■ **Task material**
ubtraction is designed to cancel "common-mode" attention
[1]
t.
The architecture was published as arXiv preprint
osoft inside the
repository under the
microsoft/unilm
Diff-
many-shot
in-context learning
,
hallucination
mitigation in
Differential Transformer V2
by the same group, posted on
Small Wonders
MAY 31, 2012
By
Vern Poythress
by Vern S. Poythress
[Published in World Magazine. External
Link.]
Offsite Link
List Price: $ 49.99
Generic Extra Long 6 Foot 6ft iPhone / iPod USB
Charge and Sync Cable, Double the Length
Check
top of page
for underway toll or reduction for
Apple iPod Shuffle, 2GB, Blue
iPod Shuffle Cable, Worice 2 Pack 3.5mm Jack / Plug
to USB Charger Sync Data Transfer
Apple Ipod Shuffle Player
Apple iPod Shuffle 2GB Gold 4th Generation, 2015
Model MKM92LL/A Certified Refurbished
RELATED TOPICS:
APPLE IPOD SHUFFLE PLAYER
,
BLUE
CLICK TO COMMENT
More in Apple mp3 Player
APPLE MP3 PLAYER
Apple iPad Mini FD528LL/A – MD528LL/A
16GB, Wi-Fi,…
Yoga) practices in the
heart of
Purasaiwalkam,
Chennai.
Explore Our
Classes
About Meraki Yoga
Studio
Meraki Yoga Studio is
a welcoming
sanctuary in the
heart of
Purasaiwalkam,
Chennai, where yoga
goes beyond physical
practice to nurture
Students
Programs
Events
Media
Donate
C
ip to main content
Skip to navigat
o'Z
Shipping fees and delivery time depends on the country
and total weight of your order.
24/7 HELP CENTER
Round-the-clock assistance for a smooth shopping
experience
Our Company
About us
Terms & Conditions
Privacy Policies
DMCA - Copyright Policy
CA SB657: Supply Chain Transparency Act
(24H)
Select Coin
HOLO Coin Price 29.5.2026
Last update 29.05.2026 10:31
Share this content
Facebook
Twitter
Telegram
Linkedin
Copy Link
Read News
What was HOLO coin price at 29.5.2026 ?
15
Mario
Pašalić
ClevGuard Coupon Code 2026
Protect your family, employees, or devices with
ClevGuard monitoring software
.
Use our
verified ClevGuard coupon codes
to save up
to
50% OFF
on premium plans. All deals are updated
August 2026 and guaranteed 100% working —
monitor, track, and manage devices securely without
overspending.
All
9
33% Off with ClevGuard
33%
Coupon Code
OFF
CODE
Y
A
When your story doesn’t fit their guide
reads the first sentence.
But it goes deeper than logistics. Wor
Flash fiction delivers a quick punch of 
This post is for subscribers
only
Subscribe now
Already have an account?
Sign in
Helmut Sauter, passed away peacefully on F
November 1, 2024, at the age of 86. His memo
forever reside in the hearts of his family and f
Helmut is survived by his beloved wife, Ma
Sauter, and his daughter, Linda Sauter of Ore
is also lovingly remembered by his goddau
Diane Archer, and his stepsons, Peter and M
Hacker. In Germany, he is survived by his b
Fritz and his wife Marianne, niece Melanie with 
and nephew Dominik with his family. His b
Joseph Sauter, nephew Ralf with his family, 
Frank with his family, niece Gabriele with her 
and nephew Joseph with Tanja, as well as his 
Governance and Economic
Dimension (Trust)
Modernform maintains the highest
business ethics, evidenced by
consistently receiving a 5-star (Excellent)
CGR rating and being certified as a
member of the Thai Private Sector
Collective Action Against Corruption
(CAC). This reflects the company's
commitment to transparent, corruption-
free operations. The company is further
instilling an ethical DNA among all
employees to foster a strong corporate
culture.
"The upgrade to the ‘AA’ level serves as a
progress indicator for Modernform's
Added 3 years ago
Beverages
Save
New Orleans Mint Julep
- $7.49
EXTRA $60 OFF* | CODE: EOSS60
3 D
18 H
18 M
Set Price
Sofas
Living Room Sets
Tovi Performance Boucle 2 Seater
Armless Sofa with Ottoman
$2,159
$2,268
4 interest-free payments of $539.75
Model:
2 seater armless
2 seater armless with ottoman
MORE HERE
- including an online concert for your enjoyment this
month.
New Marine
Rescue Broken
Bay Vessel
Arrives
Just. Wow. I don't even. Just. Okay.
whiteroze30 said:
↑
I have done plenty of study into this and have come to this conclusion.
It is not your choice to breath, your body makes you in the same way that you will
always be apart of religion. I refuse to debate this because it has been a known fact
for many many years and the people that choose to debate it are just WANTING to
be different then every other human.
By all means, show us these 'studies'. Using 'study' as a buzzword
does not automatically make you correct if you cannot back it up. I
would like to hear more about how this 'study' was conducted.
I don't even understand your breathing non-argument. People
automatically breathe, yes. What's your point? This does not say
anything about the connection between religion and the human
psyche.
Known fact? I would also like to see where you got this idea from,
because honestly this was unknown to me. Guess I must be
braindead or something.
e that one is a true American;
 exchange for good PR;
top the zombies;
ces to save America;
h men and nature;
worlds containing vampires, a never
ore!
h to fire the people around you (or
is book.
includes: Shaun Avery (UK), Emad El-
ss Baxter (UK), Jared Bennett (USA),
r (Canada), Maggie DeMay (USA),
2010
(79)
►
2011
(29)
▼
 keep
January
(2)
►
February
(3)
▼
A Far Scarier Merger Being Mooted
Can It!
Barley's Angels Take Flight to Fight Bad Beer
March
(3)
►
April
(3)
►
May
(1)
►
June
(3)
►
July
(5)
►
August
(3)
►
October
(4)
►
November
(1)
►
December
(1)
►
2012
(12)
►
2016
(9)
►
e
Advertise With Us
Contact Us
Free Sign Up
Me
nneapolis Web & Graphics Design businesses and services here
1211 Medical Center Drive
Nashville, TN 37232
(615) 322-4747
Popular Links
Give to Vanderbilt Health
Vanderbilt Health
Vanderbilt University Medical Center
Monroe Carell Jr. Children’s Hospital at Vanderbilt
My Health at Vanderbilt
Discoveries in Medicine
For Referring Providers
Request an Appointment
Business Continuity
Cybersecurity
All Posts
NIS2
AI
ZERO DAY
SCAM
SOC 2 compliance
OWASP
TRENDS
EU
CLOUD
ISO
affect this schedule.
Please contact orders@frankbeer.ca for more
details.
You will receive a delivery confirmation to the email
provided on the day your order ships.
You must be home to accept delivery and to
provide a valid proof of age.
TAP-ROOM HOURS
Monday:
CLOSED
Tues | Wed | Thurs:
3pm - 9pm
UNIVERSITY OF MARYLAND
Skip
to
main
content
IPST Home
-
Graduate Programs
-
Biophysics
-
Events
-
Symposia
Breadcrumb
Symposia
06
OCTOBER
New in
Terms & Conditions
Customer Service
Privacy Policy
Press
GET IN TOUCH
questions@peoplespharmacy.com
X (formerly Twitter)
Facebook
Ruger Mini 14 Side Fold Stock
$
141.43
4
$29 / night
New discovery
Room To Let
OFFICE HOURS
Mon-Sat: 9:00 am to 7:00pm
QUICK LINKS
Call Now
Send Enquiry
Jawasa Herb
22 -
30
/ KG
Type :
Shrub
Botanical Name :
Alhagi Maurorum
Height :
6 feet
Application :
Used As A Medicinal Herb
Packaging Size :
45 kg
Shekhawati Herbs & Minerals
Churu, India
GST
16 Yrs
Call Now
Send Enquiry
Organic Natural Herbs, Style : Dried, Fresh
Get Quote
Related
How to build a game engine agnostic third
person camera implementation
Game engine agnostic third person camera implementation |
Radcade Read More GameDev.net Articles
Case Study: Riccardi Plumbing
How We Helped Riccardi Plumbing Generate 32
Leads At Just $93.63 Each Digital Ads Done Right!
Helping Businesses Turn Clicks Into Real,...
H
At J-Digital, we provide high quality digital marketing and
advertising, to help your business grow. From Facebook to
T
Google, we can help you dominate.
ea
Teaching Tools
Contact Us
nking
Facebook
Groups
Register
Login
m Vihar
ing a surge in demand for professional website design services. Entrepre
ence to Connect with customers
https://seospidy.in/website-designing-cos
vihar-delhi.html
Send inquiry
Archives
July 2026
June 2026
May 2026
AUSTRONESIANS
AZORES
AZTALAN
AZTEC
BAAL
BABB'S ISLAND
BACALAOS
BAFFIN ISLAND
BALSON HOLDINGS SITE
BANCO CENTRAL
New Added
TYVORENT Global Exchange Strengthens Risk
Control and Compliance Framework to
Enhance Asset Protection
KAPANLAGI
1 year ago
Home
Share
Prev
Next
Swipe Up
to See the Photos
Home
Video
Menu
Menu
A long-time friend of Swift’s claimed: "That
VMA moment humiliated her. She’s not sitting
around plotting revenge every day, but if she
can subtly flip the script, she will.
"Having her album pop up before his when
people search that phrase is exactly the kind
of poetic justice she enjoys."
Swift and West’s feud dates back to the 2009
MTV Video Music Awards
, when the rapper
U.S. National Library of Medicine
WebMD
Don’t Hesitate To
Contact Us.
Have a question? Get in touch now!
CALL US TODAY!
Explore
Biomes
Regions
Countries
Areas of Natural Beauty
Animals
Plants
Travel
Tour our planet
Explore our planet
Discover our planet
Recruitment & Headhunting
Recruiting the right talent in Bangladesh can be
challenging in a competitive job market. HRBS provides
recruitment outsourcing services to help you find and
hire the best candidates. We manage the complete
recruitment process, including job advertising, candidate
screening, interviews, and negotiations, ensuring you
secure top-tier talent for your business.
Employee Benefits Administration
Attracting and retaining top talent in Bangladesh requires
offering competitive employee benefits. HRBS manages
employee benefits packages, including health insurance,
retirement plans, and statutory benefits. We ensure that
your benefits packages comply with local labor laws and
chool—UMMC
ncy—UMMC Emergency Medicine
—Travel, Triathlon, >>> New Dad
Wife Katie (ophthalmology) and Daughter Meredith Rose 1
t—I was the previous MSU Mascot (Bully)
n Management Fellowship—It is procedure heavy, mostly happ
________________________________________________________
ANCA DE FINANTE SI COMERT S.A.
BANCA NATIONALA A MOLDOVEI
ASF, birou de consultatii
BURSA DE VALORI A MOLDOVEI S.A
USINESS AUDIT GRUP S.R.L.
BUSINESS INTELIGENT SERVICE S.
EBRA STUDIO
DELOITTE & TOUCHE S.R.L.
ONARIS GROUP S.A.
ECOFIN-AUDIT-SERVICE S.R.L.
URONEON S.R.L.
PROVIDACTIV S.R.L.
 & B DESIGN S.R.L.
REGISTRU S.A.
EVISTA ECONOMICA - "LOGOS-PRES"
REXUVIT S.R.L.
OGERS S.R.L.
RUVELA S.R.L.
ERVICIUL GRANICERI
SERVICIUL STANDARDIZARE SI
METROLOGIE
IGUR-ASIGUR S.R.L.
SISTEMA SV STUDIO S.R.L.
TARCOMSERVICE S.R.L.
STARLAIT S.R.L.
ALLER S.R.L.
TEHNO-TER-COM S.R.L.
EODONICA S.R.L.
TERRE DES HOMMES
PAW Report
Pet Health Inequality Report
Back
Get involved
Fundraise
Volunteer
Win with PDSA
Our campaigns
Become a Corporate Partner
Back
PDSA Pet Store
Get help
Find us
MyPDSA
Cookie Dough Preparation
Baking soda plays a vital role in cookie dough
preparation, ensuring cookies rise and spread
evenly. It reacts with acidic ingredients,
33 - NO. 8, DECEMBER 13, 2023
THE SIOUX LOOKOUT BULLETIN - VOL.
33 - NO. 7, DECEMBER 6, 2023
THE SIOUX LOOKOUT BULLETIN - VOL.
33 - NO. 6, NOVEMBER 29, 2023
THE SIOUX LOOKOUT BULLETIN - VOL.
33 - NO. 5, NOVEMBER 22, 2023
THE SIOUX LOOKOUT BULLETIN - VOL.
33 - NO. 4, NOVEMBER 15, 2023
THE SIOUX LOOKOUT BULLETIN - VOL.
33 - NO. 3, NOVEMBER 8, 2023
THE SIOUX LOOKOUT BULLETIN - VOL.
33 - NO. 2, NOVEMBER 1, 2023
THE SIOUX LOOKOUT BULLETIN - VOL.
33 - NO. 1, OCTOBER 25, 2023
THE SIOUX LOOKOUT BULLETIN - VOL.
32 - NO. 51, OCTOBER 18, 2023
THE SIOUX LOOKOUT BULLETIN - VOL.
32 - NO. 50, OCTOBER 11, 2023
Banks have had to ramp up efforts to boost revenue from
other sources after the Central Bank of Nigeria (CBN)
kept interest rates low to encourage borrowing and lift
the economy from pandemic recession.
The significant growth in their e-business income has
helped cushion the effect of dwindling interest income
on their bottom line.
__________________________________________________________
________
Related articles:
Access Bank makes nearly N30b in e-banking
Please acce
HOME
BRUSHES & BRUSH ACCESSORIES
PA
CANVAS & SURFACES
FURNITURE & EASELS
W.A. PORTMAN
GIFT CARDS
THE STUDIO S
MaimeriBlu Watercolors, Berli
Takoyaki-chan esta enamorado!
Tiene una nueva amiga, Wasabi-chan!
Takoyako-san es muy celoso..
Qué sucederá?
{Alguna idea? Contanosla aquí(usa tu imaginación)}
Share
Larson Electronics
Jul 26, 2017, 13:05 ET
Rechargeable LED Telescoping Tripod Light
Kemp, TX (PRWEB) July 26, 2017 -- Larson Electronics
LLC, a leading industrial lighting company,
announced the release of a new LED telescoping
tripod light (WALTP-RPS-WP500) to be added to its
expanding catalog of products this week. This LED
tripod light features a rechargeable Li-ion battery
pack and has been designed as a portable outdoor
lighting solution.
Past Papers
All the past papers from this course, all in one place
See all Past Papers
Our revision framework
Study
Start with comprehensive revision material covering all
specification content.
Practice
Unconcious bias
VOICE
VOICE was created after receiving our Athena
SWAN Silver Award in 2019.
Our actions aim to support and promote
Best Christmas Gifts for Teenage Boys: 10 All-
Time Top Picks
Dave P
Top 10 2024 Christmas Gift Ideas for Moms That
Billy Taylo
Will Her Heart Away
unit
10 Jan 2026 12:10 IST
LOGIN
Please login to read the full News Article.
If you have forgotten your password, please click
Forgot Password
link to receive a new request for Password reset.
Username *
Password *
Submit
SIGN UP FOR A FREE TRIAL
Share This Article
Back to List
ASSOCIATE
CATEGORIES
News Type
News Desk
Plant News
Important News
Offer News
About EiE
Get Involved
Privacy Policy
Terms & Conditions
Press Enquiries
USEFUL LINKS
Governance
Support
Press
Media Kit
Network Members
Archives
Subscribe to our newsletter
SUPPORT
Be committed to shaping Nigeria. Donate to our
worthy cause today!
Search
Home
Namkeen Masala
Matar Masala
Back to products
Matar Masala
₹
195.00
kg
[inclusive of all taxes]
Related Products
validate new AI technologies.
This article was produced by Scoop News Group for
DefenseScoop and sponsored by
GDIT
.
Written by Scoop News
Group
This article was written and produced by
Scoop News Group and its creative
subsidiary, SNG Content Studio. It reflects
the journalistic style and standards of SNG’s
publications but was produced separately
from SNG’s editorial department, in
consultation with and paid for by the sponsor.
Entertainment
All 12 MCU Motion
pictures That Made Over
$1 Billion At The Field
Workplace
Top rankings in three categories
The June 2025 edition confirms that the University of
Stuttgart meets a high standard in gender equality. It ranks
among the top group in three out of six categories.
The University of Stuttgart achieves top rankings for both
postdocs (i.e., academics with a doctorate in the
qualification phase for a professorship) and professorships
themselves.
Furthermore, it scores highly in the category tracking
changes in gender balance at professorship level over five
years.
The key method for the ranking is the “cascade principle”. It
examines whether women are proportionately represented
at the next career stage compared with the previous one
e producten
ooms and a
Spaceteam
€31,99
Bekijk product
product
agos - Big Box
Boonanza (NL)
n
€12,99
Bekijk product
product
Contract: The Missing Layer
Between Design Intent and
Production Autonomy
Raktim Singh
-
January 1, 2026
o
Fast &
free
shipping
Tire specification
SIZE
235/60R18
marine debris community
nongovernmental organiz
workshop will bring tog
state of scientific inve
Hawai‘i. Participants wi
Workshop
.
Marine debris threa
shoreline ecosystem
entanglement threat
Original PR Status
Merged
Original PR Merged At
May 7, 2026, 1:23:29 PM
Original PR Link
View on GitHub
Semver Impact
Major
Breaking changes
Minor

■ **Exercise aim**
Reproduce verbatim the lines above, from the line with "November 1, 2024, at the age of 86. His memo" through the line with "Diane Archer, and his stepsons, Peter and M".

■ **Solution to this problem**
November 1, 2024, at the age of 86. His memo
forever reside in the hearts of his family and f
Helmut is survived by his beloved wife, Ma
Sauter, and his daughter, Linda Sauter of Ore
is also lovingly remembered by his goddau
Diane Archer, and his stepsons, Peter and M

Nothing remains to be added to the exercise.